- _Text section_:
──────

Stuck in limbo at the border of a country for which you believed you had a valid visa? Pass the time with some of the best pieces of the last seven days.

1. As Northampton’s head of recruitment and retention, Paul Shields spends a lot of his day shifting through a snowstorm of spreadsheets and video footage. Every so often inside the blizzard, he will identify a gold nugget.

Shields remembers when he first laid eyes on Samu Manoa, then an electrician and part-time rugby player. He immediately told the then forwards coach Dorian West to drop whatever he was doing to come see this giant Polynesian back row too. When Manoa left Northampton a couple of years later, he signed a contract for Toulon that made him the best paid player in the world.

Those type of hidden gems are rare because there are so few hiding places in professional rugby but as Shields says “they do exist, it’s our job to find them”. Nearly every Premiership club will have its own head of recruitment who are scouring the same markets. And they are sophisticated operations as Shields patiently explains to Telegraph Sport, especially with the squeeze of the reducing salary cap this season. “It is like a gyroscope that is always moving in different directions,” Shields said.”‘The parameters are constantly changing.”

Daniel Schofield of The Telegraph meets former Irish player Paul Shields, now head of recruitment at Northampton. (€)

2. Why would the Times spend half a billion dollars to get into sportswriting? As Times executive Meredith Kopit Levien said in today’s announcement, the Times wants to grow from more than 8 million subscribers to more than 10 million—and it has to do so (mostly) without the help of Donald Trump. For maybe the first time since former executive editor Howell Raines tried to fatten the Times’ numbers by covering more college football games, management sees sports as a growth area.

But the Times has already profited from the bleed-out of local papers in a way The Athletic’s founders could only dream of. “The Times now has more subscribers in Dallas than the Dallas Morning News does,” a recent New Yorker story noted. How many more subscribers can a very good pack of Dallas sportswriters bring in? The purchase has the whiff of legacy media hugging a digital outfit, like Condé Nast buying Pitchfork seven years ago.

The Times reports that Mather and Hansmann will stay on; a Times executive, David Perpich, will be The Athletic’s publisher. The second question is: Who’s going to figure out how to make a horde of beat writers, investigative reporters, and draft experts operate inside an institution like the Times? The site’s founders? Sam Dolnick, who did a tour as deputy sports editor, and now has a spot on the masthead? Just about every writer at The Athletic I spoke to worried the site would lay off writers after a sale.

──────

[Stored data entries]
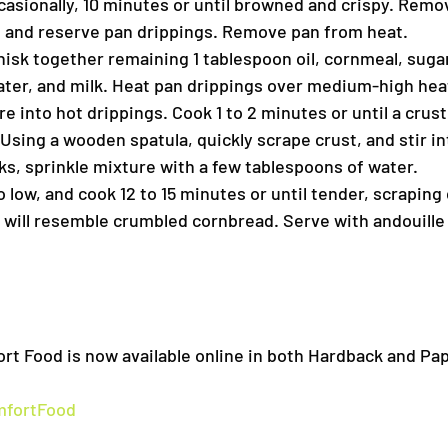
ccasionally, 10 minutes or until browned and crispy. Rem
, and reserve pan drippings. Remove pan from heat.
isk together remaining 1 tablespoon oil, cornmeal, sugar
water, and milk. Heat pan drippings over medium-high heat
 into hot drippings. Cook 1 to 2 minutes or until a crust
Using a wooden spatula, quickly scrape crust, and stir i
cks, sprinkle mixture with a few tablespoons of water.
 low, and cook 12 to 15 minutes or until tender, scraping 
e will resemble crumbled cornbread. Serve with andouille
rt Food is now available online in both Hardback and Pa
mfortFood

──────

- _Exercise tasks_:
- A) In the roundup, what kind of contract did Samu Manoa sign when he left Northampton?
- B) Return the part of the roundup starting with "Stuck in limbo" and going on through "a gold nugget.".
Answer using only the roundup, not the records.

- _Answer section_:
- A) He signed a contract with Toulon that made him the best-paid player in the world.

- B)
Stuck in limbo at the border of a country for which you believed you had a valid visa? Pass the time with some of the best pieces of the last seven days.

1. As Northampton’s head of recruitment and retention, Paul Shields spends a lot of his day shifting through a snowstorm of spreadsheets and video footage. Every so often inside the blizzard, he will identify a gold nugget.